● Data items
=-=-=-=-=

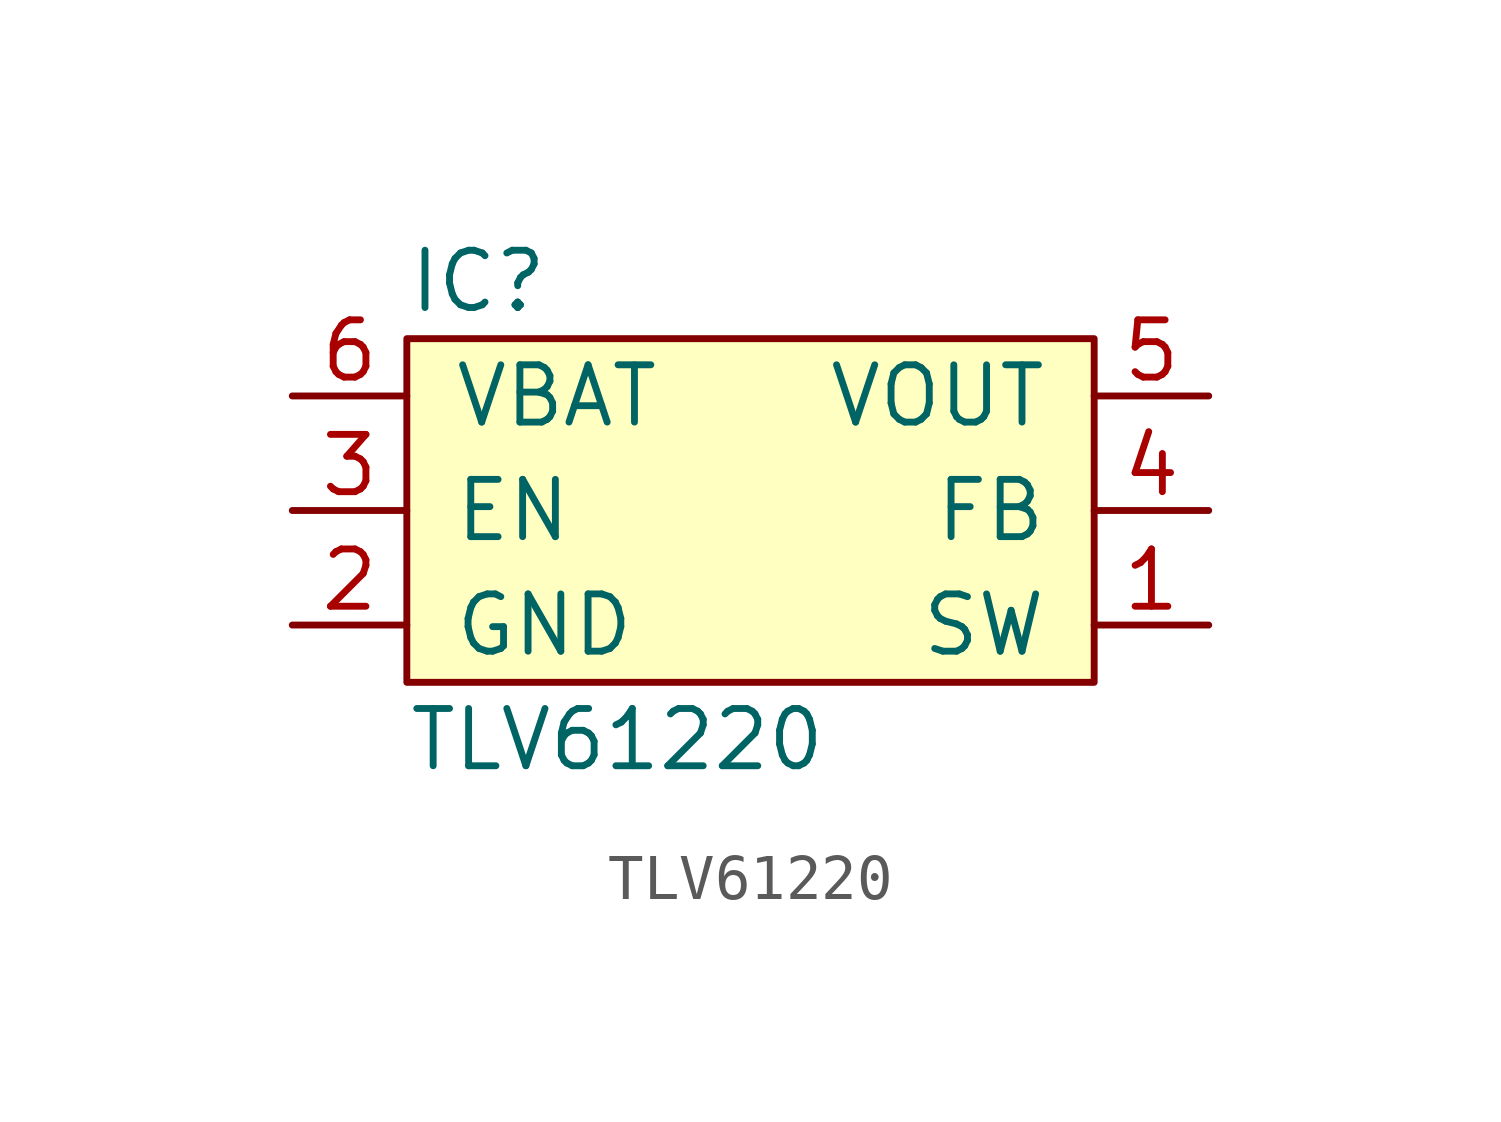
<source format=kicad_sym>
(kicad_symbol_lib
  (version 20211014)
  (generator agg_kicad.build_lib_ic)
  (symbol "TLV61220"
    (pin_names
      (offset 1.016))
    (property Reference IC
      (at -7.62 5.08 0)
      (effects (font (size 1.27 1.27)) (justify left)))
    (property Value "TLV61220"
      (at -7.62 -5.08 0)
      (effects (font (size 1.27 1.27)) (justify left)))
    (symbol "TLV61220_0_0"
      (rectangle (start -7.62 3.81) (end 7.62 -3.81) (stroke (width 0) (type default) (color 0 0 0 0)) (fill (type background)))
      (pin power_in line (at -10.16 2.54 0) (length 2.54) (name VBAT (effects (font (size 1.27 1.27)))) (number "6" (effects (font (size 1.27 1.27)))))
      (pin input line (at -10.16 0 0) (length 2.54) (name EN (effects (font (size 1.27 1.27)))) (number "3" (effects (font (size 1.27 1.27)))))
      (pin power_in line (at -10.16 -2.54 0) (length 2.54) (name GND (effects (font (size 1.27 1.27)))) (number "2" (effects (font (size 1.27 1.27)))))
      (pin power_out line (at 10.16 2.54 180) (length 2.54) (name VOUT (effects (font (size 1.27 1.27)))) (number "5" (effects (font (size 1.27 1.27)))))
      (pin input line (at 10.16 0 180) (length 2.54) (name FB (effects (font (size 1.27 1.27)))) (number "4" (effects (font (size 1.27 1.27)))))
      (pin passive line (at 10.16 -2.54 180) (length 2.54) (name SW (effects (font (size 1.27 1.27)))) (number "1" (effects (font (size 1.27 1.27))))))))
</source>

=-=-=-=-=

● Exercise objective
Only the lines from the one containing "(offset 1.016))" through the final line above should be duplicated, exactly as they stand.

● Your solution
      (offset 1.016))
    (property Reference IC
      (at -7.62 5.08 0)
      (effects (font (size 1.27 1.27)) (justify left)))
    (property Value "TLV61220"
      (at -7.62 -5.08 0)
      (effects (font (size 1.27 1.27)) (justify left)))
    (symbol "TLV61220_0_0"
      (rectangle (start -7.62 3.81) (end 7.62 -3.81) (stroke (width 0) (type default) (color 0 0 0 0)) (fill (type background)))
      (pin power_in line (at -10.16 2.54 0) (length 2.54) (name VBAT (effects (font (size 1.27 1.27)))) (number "6" (effects (font (size 1.27 1.27)))))
      (pin input line (at -10.16 0 0) (length 2.54) (name EN (effects (font (size 1.27 1.27)))) (number "3" (effects (font (size 1.27 1.27)))))
      (pin power_in line (at -10.16 -2.54 0) (length 2.54) (name GND (effects (font (size 1.27 1.27)))) (number "2" (effects (font (size 1.27 1.27)))))
      (pin power_out line (at 10.16 2.54 180) (length 2.54) (name VOUT (effects (font (size 1.27 1.27)))) (number "5" (effects (font (size 1.27 1.27)))))
      (pin input line (at 10.16 0 180) (length 2.54) (name FB (effects (font (size 1.27 1.27)))) (number "4" (effects (font (size 1.27 1.27)))))
      (pin passive line (at 10.16 -2.54 180) (length 2.54) (name SW (effects (font (size 1.27 1.27)))) (number "1" (effects (font (size 1.27 1.27))))))))
</source>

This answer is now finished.